- Founded: 1919
- Headquarters: Houston
- Youth wing: Young Communist League
- Ideology: Communism Marxism–Leninism
- Political position: Far-left
- National affiliation: Communist Party USA
- Colors: Red
- Texas Senate: 0 / 31
- Texas House of Representatives: 0 / 150

= Communist Party of Texas =

The Communist Party of Texas is a political party in the U.S. state of Texas. It is a member of the Communist Party USA and operates as a state district. The party is headquartered in Houston.

The Communist Party's aim is the abolition of private ownership and control of capital and the construction of a classless, moneyless, and stateless society thereafter. Its most recent state conference was held in January 2018. The party has city clubs in Austin, Dallas, Houston, Lufkin, and San Antonio.

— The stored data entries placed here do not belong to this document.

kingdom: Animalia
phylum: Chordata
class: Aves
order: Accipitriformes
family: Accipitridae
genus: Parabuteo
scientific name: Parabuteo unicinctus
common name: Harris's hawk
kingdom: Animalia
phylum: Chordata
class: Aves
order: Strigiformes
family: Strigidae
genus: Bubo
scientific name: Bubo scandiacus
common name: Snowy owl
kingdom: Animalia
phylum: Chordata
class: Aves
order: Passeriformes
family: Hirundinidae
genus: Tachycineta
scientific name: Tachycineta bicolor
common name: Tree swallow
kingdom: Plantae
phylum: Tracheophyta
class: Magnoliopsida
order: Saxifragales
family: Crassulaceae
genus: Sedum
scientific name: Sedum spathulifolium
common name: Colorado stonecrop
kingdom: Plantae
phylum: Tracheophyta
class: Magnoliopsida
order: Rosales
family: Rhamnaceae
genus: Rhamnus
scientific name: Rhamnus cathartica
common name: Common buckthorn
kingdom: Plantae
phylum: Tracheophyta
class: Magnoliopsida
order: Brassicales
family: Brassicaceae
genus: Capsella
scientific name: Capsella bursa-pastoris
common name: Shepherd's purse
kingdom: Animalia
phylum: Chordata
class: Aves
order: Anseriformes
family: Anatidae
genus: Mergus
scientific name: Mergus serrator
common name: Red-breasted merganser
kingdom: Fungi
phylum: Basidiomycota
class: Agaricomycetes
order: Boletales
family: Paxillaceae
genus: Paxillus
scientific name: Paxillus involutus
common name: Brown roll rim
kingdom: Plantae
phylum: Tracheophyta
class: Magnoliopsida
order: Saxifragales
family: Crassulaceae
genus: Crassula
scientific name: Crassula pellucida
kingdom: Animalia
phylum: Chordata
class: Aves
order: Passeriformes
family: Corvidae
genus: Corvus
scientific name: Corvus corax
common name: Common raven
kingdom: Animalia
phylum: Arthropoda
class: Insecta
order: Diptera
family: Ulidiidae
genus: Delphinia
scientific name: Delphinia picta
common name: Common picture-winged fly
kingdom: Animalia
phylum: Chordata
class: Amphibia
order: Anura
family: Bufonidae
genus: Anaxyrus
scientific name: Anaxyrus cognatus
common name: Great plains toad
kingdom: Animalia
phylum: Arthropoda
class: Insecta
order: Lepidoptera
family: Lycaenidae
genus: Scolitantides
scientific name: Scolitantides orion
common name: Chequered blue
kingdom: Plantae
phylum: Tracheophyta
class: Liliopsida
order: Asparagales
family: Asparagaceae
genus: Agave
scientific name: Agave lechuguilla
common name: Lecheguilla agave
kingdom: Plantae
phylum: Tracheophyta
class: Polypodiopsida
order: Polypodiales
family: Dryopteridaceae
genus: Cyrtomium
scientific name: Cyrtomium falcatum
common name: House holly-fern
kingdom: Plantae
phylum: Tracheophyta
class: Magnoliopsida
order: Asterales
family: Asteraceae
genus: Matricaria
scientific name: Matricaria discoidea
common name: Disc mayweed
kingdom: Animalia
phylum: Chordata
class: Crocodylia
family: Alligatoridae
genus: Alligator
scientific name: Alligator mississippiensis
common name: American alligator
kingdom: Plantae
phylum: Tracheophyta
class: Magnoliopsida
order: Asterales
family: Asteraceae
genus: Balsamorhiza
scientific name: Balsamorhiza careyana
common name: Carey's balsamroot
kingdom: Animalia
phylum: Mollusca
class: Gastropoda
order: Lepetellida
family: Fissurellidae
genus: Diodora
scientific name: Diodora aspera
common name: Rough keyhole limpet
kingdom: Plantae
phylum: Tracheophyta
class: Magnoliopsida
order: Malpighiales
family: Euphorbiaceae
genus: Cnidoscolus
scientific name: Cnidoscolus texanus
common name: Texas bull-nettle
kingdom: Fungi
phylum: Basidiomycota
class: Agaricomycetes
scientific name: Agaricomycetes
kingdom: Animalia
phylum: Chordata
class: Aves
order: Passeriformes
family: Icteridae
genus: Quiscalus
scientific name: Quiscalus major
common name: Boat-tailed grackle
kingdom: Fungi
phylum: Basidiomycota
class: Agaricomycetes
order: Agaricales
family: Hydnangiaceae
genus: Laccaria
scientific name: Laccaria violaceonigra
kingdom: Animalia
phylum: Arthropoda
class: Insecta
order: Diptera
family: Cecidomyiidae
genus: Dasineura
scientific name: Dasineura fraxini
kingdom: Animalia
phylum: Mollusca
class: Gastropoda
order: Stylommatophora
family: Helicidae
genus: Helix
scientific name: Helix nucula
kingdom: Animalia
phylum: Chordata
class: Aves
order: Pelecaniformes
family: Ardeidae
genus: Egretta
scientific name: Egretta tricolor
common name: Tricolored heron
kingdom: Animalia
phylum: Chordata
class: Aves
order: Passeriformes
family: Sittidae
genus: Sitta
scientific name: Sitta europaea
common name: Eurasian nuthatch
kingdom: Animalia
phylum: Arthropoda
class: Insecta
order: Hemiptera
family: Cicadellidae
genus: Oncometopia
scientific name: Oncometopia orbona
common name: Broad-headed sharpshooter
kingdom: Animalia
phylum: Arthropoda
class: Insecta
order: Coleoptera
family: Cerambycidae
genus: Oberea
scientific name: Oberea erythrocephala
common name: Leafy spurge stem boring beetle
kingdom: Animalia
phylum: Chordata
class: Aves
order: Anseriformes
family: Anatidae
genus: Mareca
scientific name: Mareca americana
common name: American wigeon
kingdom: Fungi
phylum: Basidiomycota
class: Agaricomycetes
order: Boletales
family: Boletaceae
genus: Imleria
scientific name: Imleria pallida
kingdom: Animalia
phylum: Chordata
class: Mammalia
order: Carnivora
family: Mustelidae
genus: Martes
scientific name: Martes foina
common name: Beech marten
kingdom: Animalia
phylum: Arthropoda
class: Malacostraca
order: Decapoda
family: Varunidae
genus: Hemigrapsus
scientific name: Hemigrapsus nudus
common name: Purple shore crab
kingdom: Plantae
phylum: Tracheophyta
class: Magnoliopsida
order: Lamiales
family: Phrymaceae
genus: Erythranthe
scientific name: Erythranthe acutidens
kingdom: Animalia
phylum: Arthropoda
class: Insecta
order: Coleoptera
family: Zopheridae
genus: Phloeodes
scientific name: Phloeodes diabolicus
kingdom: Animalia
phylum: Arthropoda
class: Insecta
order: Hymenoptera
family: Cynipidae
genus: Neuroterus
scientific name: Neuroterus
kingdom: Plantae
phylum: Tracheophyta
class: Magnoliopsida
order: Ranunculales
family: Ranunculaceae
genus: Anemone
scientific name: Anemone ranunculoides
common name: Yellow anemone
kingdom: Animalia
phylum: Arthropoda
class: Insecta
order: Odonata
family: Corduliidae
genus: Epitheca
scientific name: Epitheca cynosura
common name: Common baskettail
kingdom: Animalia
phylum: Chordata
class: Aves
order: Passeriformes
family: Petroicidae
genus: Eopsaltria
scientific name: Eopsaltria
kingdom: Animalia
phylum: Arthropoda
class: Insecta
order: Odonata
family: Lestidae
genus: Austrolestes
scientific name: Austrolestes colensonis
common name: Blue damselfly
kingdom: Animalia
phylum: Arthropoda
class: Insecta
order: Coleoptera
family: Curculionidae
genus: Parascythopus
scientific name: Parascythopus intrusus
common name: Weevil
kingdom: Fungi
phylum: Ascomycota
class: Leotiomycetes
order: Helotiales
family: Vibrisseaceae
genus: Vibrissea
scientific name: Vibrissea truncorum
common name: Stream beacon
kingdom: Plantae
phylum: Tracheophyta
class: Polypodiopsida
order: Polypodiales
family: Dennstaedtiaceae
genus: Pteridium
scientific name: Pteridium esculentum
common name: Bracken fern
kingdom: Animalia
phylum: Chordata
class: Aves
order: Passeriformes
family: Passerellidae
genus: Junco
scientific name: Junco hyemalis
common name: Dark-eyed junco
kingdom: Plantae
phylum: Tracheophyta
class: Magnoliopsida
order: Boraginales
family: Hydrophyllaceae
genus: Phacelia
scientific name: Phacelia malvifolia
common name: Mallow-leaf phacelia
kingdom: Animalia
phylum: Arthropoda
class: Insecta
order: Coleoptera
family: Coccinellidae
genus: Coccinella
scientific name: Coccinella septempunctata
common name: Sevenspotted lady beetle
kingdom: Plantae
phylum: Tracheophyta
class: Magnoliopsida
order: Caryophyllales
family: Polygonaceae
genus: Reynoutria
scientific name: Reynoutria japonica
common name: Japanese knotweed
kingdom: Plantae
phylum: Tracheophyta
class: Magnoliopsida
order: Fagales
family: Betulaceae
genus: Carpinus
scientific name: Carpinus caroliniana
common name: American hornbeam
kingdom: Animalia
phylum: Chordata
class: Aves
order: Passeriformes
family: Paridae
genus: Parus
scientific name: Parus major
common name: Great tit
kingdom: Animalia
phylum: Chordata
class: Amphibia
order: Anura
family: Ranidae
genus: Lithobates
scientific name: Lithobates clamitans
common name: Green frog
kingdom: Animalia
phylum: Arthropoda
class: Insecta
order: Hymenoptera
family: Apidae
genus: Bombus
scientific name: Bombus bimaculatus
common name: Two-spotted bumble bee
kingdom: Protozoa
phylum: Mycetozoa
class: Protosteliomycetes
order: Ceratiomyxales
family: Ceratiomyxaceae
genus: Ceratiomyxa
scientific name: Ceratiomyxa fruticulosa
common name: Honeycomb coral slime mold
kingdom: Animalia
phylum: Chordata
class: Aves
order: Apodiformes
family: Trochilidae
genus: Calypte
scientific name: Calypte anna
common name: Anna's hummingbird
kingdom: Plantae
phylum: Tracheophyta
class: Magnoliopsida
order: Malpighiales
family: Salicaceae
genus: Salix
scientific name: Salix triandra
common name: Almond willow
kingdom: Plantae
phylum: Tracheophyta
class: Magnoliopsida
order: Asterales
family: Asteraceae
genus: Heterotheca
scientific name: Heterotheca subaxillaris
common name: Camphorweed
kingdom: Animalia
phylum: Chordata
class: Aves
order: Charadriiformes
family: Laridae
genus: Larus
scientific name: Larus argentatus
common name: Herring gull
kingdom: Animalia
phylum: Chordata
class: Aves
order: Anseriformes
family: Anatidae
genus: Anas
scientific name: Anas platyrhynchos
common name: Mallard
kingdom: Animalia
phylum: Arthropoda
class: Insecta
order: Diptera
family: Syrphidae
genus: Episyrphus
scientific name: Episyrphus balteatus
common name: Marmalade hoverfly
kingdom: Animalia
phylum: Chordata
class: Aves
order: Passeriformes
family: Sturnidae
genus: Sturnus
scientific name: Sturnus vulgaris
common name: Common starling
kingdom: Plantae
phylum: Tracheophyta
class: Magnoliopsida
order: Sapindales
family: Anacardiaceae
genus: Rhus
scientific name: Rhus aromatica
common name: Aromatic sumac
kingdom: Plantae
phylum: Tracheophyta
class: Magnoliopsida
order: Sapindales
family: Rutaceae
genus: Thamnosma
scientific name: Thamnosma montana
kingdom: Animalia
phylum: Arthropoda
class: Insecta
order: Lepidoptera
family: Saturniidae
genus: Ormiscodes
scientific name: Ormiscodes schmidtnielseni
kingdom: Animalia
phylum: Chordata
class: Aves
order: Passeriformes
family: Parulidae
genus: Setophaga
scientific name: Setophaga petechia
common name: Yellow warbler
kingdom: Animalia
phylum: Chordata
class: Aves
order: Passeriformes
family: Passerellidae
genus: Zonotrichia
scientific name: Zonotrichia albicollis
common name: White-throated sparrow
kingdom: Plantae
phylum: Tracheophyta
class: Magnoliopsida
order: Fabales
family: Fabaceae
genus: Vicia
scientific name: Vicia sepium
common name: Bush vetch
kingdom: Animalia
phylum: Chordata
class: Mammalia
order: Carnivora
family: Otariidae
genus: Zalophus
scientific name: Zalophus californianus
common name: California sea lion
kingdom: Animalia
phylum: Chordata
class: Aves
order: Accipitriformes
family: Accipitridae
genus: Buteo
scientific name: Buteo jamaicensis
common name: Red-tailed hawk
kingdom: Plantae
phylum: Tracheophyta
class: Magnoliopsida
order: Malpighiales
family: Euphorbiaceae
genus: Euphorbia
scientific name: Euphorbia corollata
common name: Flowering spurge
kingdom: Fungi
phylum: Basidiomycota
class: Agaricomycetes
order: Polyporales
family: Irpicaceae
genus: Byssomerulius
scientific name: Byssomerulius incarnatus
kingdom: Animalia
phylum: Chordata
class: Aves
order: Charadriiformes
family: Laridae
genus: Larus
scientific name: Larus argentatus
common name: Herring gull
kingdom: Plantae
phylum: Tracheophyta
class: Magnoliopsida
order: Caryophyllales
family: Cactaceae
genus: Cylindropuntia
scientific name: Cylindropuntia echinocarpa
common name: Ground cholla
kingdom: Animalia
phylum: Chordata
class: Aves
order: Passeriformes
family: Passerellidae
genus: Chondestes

According to the Texas law, passed in 1954, it is illegal for any public official (elected or otherwise) to be a communist, which makes it difficult for the party to participate in elections. However, the narrow definition of "communist", added in 1993 as Section 557.021, as "a person who commits an act reasonably calculated to further the overthrow of the government, by force or violence or by unlawful or unconstitutional means and replace it with a communist government" at least opened the window for a non-violent, non-criminal communist to run.